Results: In total, the data of 85 patients (female n=19, 22.4%) could be evaluated and divided into six types with specific features: Family-related Burdened (FAMB) n=6, 7.1%; Occupatio-nally Burdened (OCB) n=15, 17.6%; Non-Burdened (NONB) n=25, 29.4%; Mentally Burdened (MENB) n=8, 9.4%; Legally Burdened (LEB) n=27, 31.8% and Multiple Burdened (MULB) n=4, 4.7%. Type MENB showed with 62.5% (n=5) the largest proportion of women and at the same time the highest rate of therapy discontinuation (n=5; 62.5%). By contrast, NONBs were almost exclusively men (n=23, 92%), with a similar dropout rate of 48% (n=12). Premature therapy discontinuations were characterized especially in OCBs (n=6, 40%) and NONBs (n=12, 48%); half of them sanctioned because of drug relapses. In contrast, patients admitted to the LEBs and MULBs at therapy admission completed the treatment in three quarters of the cases.

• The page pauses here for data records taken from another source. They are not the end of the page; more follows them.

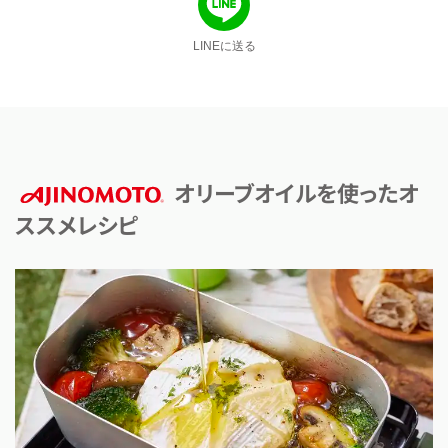
LINEに送る
オリーブオイルを使ったオ
ススメレシピ
AJINOMOTO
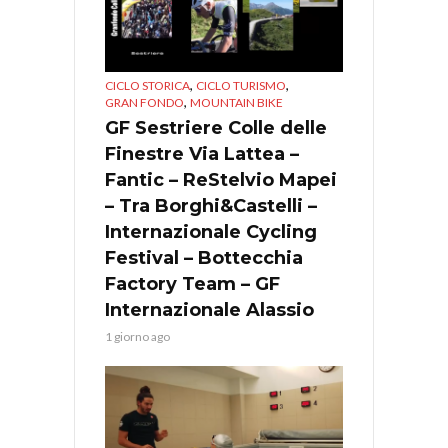
,
,
CICLO STORICA
CICLO TURISMO
,
GRAN FONDO
MOUNTAIN BIKE
GF Sestriere Colle delle
Finestre Via Lattea –
Fantic – ReStelvio Mapei
– Tra Borghi&Castelli –
Internazionale Cycling
Festival – Bottecchia
Factory Team – GF
Internazionale Alassio
1 giorno ago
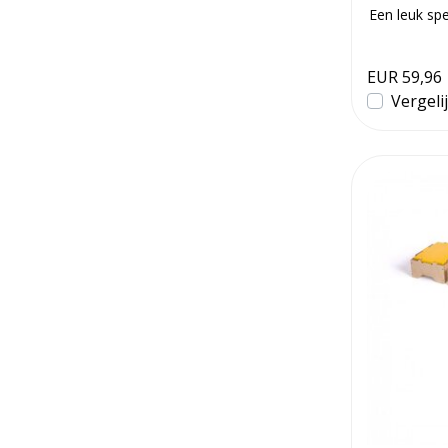
Een leuk spe
over de...
EUR 59,96
Vergeli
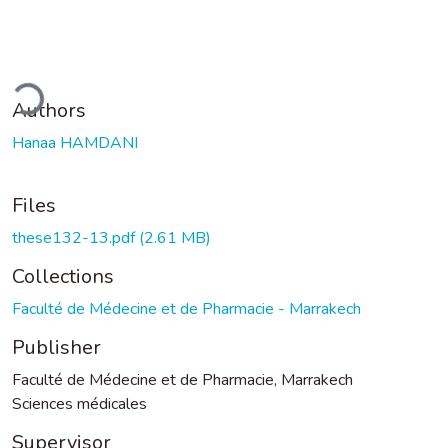
ding...
Authors
Hanaa HAMDANI
Files
these132-13.pdf
(2.61 MB)
Collections
Faculté de Médecine et de Pharmacie - Marrakech
Publisher
Faculté de Médecine et de Pharmacie, Marrakech
Sciences médicales
Supervisor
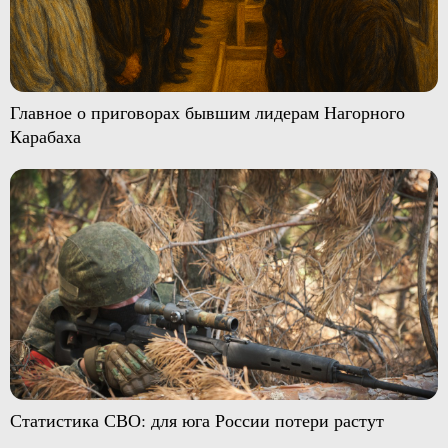
Главное о приговорах бывшим лидерам Нагорного
Карабаха
Статистика СВО: для юга России потери растут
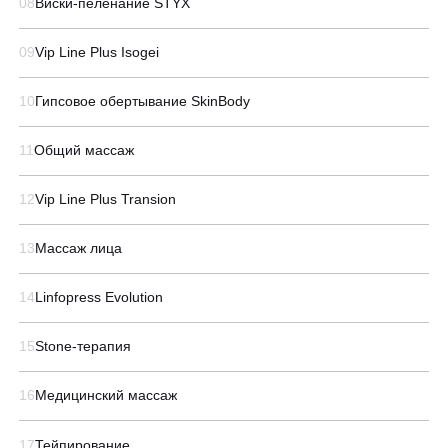
08
Виски-пеленание STYX
09
Vip Line Plus Isogei
10
Гипсовое обертывание SkinBody
11
Общий массаж
12
Vip Line Plus Transion
13
Массаж лица
14
Linfopress Evolution
15
Stone-терапия
16
Медицинский массаж
17
Тейпирование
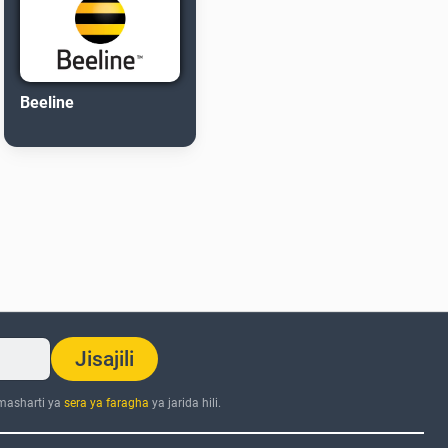
Beeline
Jisajili
 masharti ya
sera ya faragha
ya jarida hili.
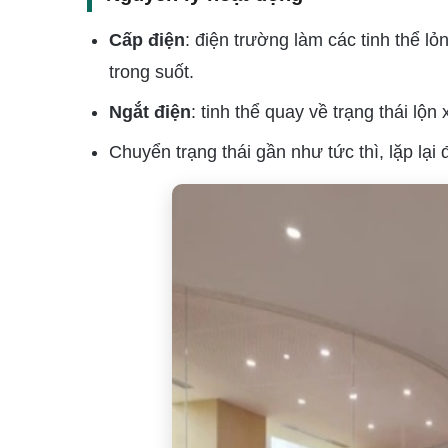
Cấp điện
: điện trường làm các tinh thể l
trong suốt.
Ngắt điện
: tinh thể quay về trạng thái l
Chuyển trạng thái gần như tức thì, lặp lại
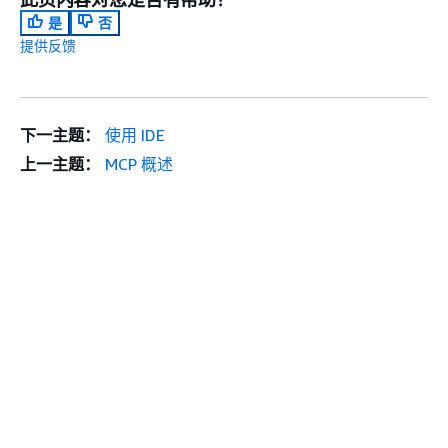
是
否
提供反馈
下一主题：
使用 IDE
上一主题：
MCP 概述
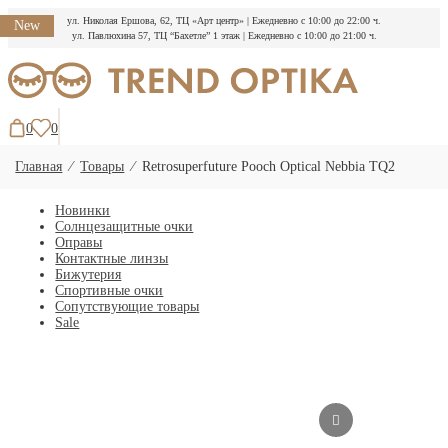
ул. Николая Ершова, 62, ТЦ «Арт центр»
|
Ежедневно с 10:00 до 22:00 ч.
New
ул. Павлюхина 57, ТЦ “Бахетле” 1 этаж
|
Ежедневно с 10:00 до 21:00 ч.
Перейти
к
содержимому
0
0
Главная
⁄
Товары
⁄
Retrosuperfuture Pooch Optical Nebbia TQ2
Новинки
Солнцезащитные очки
Оправы
Контактные линзы
Бижутерия
Спортивные очки
Сопутствующие товары
Sale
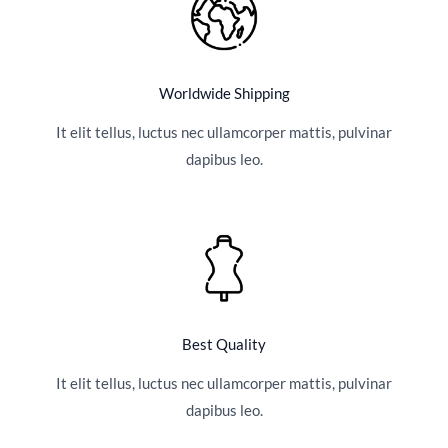
Worldwide Shipping
It elit tellus, luctus nec ullamcorper mattis, pulvinar
dapibus leo.
Best Quality
It elit tellus, luctus nec ullamcorper mattis, pulvinar
dapibus leo.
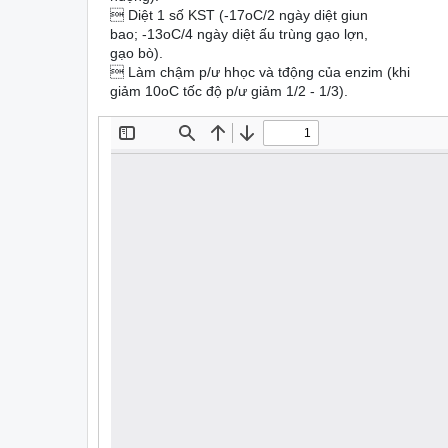
 Diệt 1 số KST (-17oC/2 ngày diệt giun
bao; -13oC/4 ngày diệt ấu trùng gạo lợn,
gạo bò).
 Làm chậm p/ư hhọc và tđộng của enzim (khi
giảm 10oC tốc độ p/ư giảm 1/2 - 1/3).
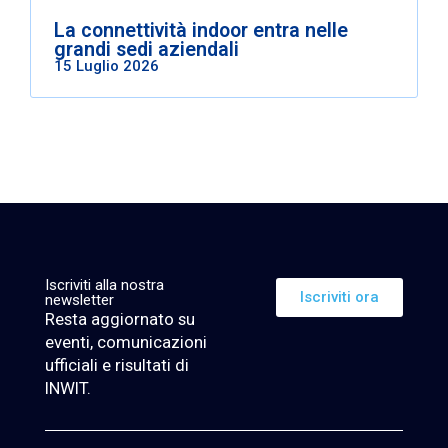
La connettività indoor entra nelle
grandi sedi aziendali
15 Luglio 2026
Iscriviti alla nostra
Iscriviti ora
newsletter
Resta aggiornato su
eventi, comunicazioni
ufficiali e risultati di
INWIT.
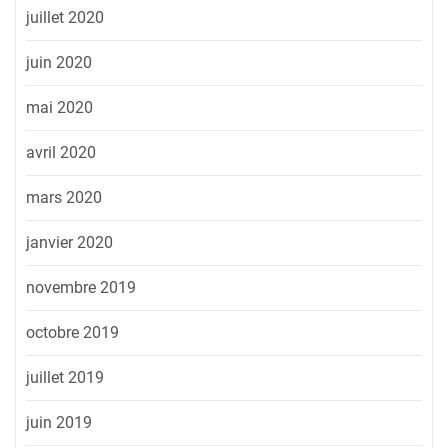
juillet 2020
juin 2020
mai 2020
avril 2020
mars 2020
janvier 2020
novembre 2019
octobre 2019
juillet 2019
juin 2019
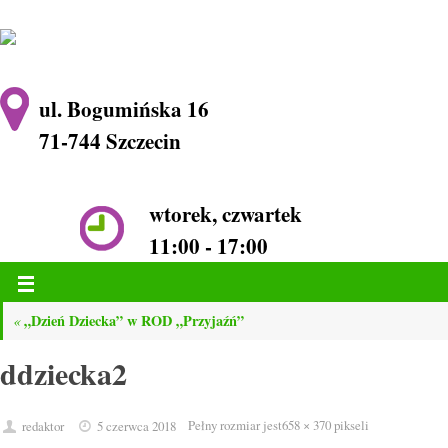
ul. Bogumińska 16
71-744 Szczecin
wtorek, czwartek
11:00 - 17:00
„Dzień Dziecka” w ROD „Przyjaźń”
«
ddziecka2
Pełny rozmiar jest
658 × 370
pikseli
redaktor
5 czerwca 2018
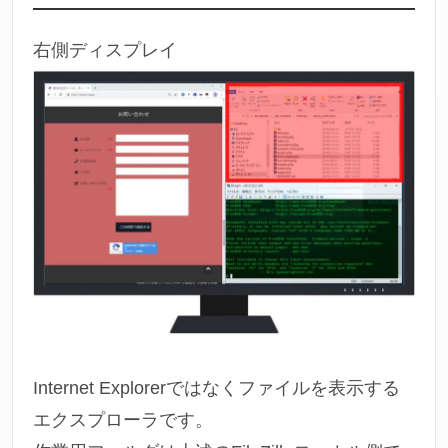
右側ディスプレイ
Internet Explorerではなくファイルを表示する
エクスプローラです。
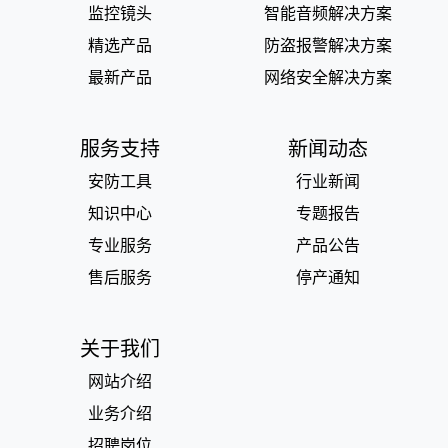
监控镜头
智能音频解决方案
精选产品
防盗报警解决方案
最新产品
网络安全解决方案
服务支持
新闻动态
安防工具
行业新闻
知识中心
专题报告
专业服务
产品公告
售后服务
停产通知
关于我们
网站介绍
业务介绍
招聘岗位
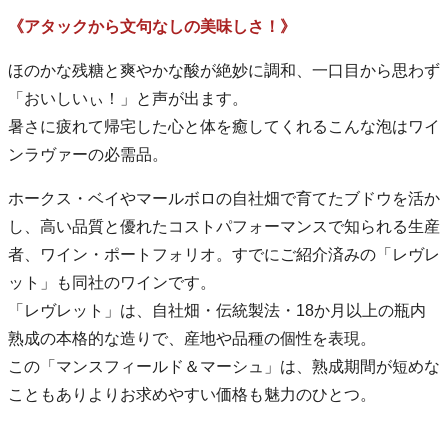
《アタックから文句なしの美味しさ！》
ほのかな残糖と爽やかな酸が絶妙に調和、一口目から思わず
「おいしいぃ！」と声が出ます。
暑さに疲れて帰宅した心と体を癒してくれるこんな泡はワイ
ンラヴァーの必需品。
ホークス・ベイやマールボロの自社畑で育てたブドウを活か
し、高い品質と優れたコストパフォーマンスで知られる生産
者、ワイン・ポートフォリオ。すでにご紹介済みの「レヴレ
ット」も同社のワインです。
「レヴレット」は、自社畑・伝統製法・18か月以上の瓶内
熟成の本格的な造りで、産地や品種の個性を表現。
この「マンスフィールド＆マーシュ」は、熟成期間が短めな
こともありよりお求めやすい価格も魅力のひとつ。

Conclusions: "Suffering pressure" in the form of extrinsic motivation (e.g., by legal require-ments) as well as multiple stress sensations shows a positive effect on admission, continuation and regular completion of inpatient therapy; by contrast, low levels of subjective stress seem to be detrimental for the motivation. Therefore, psychosocial stressing may be valuable as a predictor variable in counseling and therapy for MA dependence.